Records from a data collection
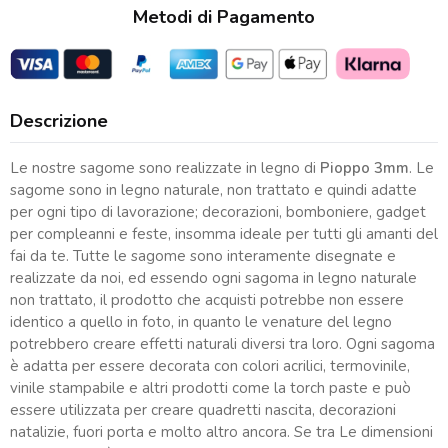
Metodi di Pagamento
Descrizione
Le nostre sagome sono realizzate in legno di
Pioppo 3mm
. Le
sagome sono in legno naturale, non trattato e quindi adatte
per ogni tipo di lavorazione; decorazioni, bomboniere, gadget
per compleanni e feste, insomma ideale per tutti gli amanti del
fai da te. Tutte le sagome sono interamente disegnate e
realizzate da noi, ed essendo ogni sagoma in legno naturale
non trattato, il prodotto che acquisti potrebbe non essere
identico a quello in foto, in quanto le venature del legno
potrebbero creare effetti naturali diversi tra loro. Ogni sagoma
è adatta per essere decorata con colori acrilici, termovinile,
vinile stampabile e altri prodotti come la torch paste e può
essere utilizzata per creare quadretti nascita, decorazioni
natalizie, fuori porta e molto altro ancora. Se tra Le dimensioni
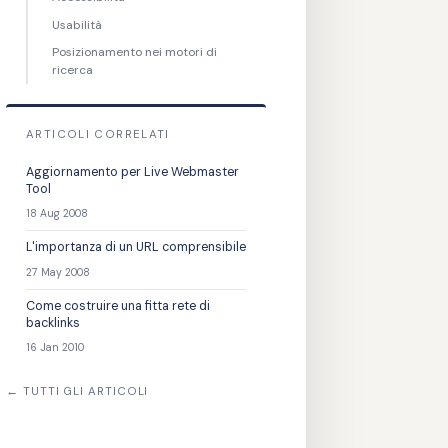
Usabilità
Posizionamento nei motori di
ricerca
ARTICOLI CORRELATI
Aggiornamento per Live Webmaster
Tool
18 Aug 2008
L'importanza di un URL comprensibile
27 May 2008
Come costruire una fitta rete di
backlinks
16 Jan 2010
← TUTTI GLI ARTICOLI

◆ WHAT THE EXERCISE ASKS
Skip the pictures and print exactly the lines from the one containing "identico a quello" through the end of the records above.

◆ ANSWER BOX
identico a quello in foto, in quanto le venature del legno
potrebbero creare effetti naturali diversi tra loro. Ogni sagoma
è adatta per essere decorata con colori acrilici, termovinile,
vinile stampabile e altri prodotti come la torch paste e può
essere utilizzata per creare quadretti nascita, decorazioni
natalizie, fuori porta e molto altro ancora. Se tra Le dimensioni
Usabilità
Posizionamento nei motori di
ricerca
ARTICOLI CORRELATI
Aggiornamento per Live Webmaster
Tool
18 Aug 2008
L'importanza di un URL comprensibile
27 May 2008
Come costruire una fitta rete di
backlinks
16 Jan 2010
← TUTTI GLI ARTICOLI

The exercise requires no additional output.